(文件節選)
1.2.8 RT-qPCR檢 測16HBE細 胞miR-219a-5p表達各組細胞培養48 h后提取細胞總RNA，將RNA反轉錄為cDNA，miR-219a-5p以U6為內參進行PCR擴增，2-ΔΔCt法計算相對表達。

1.3 統計學分析采用SPSS20.0軟件進行統計學分析，計量資料以±s表示，兩組間比較采用t檢驗，多組間比較采用單因素方差分析。以P<0.05為差異有統計學意義。

2 結果

2.1 牡荊素對LPS誘導肺損傷小鼠模型肺部上皮細胞凋亡的影響與對照組相比，模型組小鼠肺部上皮細胞凋亡指數升高［（37.55±3.14）%vs（7.26±0.71）%］（P<0.05）；與模型組相比，牡荊素低、中、高劑量組小鼠肺部上皮細胞凋亡指數降低［（29.22±2.98）%、（22.13±2.06）%、（22.13±2.06）%vs（37.55±3.14）%］（P<0.05）。

(所附材料)
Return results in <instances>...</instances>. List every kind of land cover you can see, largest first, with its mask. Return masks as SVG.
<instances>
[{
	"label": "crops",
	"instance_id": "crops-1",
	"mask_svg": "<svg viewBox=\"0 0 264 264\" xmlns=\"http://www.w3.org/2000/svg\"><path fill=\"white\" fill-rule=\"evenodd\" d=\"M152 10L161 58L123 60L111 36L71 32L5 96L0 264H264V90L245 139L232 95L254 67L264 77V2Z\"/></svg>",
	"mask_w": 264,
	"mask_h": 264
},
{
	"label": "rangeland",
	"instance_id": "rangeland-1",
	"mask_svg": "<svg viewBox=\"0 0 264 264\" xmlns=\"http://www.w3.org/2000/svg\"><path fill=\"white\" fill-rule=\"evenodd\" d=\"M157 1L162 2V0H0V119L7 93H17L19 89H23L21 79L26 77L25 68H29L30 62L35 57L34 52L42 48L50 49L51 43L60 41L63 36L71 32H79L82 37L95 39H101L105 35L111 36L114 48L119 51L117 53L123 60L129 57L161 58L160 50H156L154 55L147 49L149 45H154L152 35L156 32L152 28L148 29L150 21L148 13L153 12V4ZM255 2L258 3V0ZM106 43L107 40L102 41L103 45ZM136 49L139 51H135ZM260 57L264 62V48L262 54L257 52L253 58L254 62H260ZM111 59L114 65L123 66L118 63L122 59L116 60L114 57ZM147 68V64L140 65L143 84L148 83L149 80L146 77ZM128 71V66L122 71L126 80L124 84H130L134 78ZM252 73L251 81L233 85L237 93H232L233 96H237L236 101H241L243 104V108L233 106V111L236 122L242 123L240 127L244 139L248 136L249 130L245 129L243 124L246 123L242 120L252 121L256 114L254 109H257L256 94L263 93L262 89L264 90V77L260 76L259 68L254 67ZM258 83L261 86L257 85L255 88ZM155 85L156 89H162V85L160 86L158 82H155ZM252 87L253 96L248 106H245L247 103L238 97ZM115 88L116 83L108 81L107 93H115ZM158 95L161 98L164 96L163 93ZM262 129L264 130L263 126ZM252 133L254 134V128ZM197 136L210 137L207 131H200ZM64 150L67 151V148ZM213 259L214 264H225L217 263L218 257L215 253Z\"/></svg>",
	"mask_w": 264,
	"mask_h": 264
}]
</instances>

(練習題)
**a)** 請輸出文件節選中從"2.1 牡荊素對LPS誘導肺"到"14）%］（P<0.05）。"之間的文字，首尾兩處包括在內。
**b)** 下列說法是否與文件節選相符？請逐條回答是或否，並原樣引用節選中起決定作用的文字。
(i) 統計學分析使用的是SPSS20.0軟件。
(ii) 多組間比較採用t檢驗。
(iii) miR-219a-5p進行PCR擴增時以U6為內參。

(參考答案)
**a)**
2.1 牡荊素對LPS誘導肺損傷小鼠模型肺部上皮細胞凋亡的影響與對照組相比，模型組小鼠肺部上皮細胞凋亡指數升高［（37.55±3.14）%vs（7.26±0.71）%］（P<0.05）；與模型組相比，牡荊素低、中、高劑量組小鼠肺部上皮細胞凋亡指數降低［（29.22±2.98）%、（22.13±2.06）%、（22.13±2.06）%vs（37.55±3.14）%］（P<0.05）。

**b)**
(i) 是。「采用SPSS20.0軟件進行統計學分析」
(ii) 否。「兩組間比較采用t檢驗，多組間比較采用單因素方差分析」
(iii) 是。「miR-219a-5p以U6為內參進行PCR擴增」